Pembangunan kualitas manusia dipahami sebagai dinamika, bukan hanya sebagai metode yang menitiktekankan pada program-program. Wujud dinamika ini adalah gerakan-gerakan yang selalu menuntut etos kerja tinggi dari semua lapisan masyarakat. Etos kerja ini dalam al-Qur’an disebut sebagai ibtigha’ al-fadlillah (secara optimal berupaya mencari anugerah Allah) atau secara umum disebut sebagai amal shalih. Kehidupan Rasulullah dalam kesehariannya menunjukkan adanya etos kerja yang tinggi. Beliau selalu mempunyai kesibukan, sampai-sampai membantu isterinya menjahit dan memperbaiki sandal. Bahkan beliau dalam sebunh hadits mengatakan, seberat-berat siksa manusia pada hari kiamat adalah orang yang hanya mau dicukupi orang lain dan menganggur.
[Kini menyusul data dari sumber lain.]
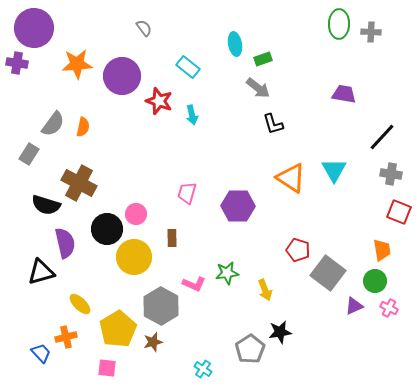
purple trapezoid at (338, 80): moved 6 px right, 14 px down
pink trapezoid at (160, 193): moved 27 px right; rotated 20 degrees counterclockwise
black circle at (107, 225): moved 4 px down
Kualitas manusia pada dasarnya, ditentukan oleh potensi dirinya. Potensi diri yang membentuk kualitas ini meliputi berbagai aspek kehidupan. Secara umum, potensi yang telah dibekalkan Allah kepada setiap manusia mukallaf adalah potensi rasio dan fisik. Yang pertama berkembang menjadi potensi ilmu pengetahuan dan teknolgi, profesi dan kemampuan rasionalitas lainnnya. Dan yang kedua berkembang menjadi keterampilan, etos kerja dan ketahanan tubuh dengan kesehatan yang prima.
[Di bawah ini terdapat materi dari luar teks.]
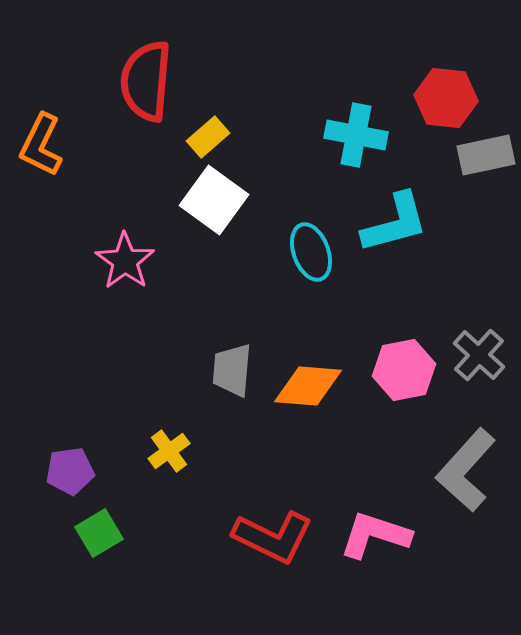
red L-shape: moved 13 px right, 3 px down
Dalam al-Qur’an potensi tersebut diformulasikan secara singkat dalam kalimat qawiyyun ataumakinun, yang berarti punya quwwah (potensi) atau makanah (ketangguhan). Sebuah firman Allah menyebutkan, “Sebaik-baik orang yang kamu serahi tugas mengupayakan sesuatu adalah orang yang berpotensi dan berkemampuan menerima amanat serta dipercaya”. Ayat ini dapat dipahami, bahwa setiap upaya apapun untuk mencapai prestasi menuntut adanya potensi dan amanah yang membentuk kualitas. Rasulullah dalam hal ini mengatakan, “Orang mukmin berpotensi lebih baik dan lebih dicintai Allah dari pada orang yang lemah”.

***

Pembangunan bukan saja membawa perubahan secara fisik, namun juga perubahan transendental. Hal ini antara lain terlihat dari perubahan nilai religius menjadi nilai ekonomis. Artinya, langkah dan gerak manusia yang semula diperhitungkan secara religius, bergeser menjadi diperhitungkan untung ruginya secara materiil belaka. Hampir dapat dipastikan, nilai ekonomis akan makin berkembang pesat pada era tinggal landas. Era di mana kapitalisasi makin merambah berbagai aspek kehidupan dan industrialisasi mulai menjangkau semua aspek komoditas, etos kerja makin meningkat, peran ketrampilan dan modal makin dominan. Perhitungan untung rugi secara materiil makin kuat posisinya. Akibatnya, nilai religius terbentur dan terlempar.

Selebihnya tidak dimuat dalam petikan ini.